What's His Is Ours
It is because Luther was so strongly convicted of the presence of Christ in faith that he loved the marital imagery of Bernard and the Bible. In a sermon from early in his career (probably 1519) called "Two Kinds of Righteousness," Luther preaches: "Just as a bridegroom possesses all that is his bride's and she all that is his—for the two have all things in common because they are one flesh—so Christ and the church are one spirit." In this joyful exchange, our sin with its consequent death and damnation becomes Christ's, while Christ's righteousness becomes ours (1 Cor. 1:30). Only after we have received Christ's "alien righteousness," as Luther called it, do we begin to get somewhere with our own "proper" righteousness.
For Luther, a God demanding good works as the condition for our salvation would be as bad as the groom in the limo. How could we ever know that we had done enough? How much righteousness is needed to get us across the boundary line from damnation to salvation? And how can we be expected really to love and trust a God always watching us like a hawk to see if we fail? Promises to help us can only ring hollow. In reading Paul's letters over and over, Luther finally got it: Righteousness is not something that we generate from within ourselves and then offer to God. Righteousness is something that God gives to us—and this is exactly why we may trust in and grow to love God.

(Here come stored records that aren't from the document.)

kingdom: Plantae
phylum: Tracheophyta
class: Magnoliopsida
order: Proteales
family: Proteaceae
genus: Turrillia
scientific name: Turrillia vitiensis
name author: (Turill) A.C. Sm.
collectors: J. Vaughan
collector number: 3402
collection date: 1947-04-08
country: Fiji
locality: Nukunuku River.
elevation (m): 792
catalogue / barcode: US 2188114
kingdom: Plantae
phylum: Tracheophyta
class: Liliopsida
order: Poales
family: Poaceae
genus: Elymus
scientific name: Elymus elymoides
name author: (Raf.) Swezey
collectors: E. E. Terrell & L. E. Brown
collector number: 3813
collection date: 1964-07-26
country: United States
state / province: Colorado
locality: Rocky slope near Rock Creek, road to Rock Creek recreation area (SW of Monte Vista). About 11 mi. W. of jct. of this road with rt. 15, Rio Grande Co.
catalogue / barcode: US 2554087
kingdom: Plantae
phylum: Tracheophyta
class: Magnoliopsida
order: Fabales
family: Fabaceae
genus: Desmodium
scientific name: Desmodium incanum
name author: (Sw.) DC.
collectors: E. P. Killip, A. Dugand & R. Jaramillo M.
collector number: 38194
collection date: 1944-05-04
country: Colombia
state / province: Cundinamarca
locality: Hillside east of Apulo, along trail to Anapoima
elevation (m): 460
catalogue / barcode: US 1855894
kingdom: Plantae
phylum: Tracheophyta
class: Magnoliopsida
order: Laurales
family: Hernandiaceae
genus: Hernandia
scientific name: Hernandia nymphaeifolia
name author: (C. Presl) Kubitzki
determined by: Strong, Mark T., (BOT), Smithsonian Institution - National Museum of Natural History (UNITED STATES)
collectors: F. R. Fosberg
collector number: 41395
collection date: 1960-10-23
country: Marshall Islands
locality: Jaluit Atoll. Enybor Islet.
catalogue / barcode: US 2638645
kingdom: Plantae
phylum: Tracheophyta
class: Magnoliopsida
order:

But Luther didn't expect that getting righteousness as a gift (instead of performing it ourselves) would have no effect on us at all. Certainly he couldn't imagine that we'd become like the callously indifferent bride, basking in the benefits of marriage but promising neither love nor devotion in return. Instead, our "soul no longer seeks to be righteous in and for itself, but it has Christ as its righteousness and therefore seeks only the welfare of others." In other words, it is only when good works are removed from the question of salvation—and when righteousness is a gift from God instead of a payment from us—that we can truly start performing them. They matter; not to God, since they aren't needed to settle the scales of divine justice anymore, but to our neighbors, the very people and the earth itself that God gave us in the gift of creation, even before the gift of righteousness.
By Grace or By Faith?
Being made righteous, being justified, is an act done to us by God, not something we enact ourselves. But where does faith come into it? Why does Luther insist that we are justified by faith—and why is it not enough to say that we are justified by grace? It is often thought that "justification by grace" would be the more accurate phrase, since it puts the emphasis on God's doing instead of ours. "Justification by faith" seems to suggest that actually, in the end, it's up to us to have faith: Salvation by good works has slipped in through the back door, faith being the ultimate good work.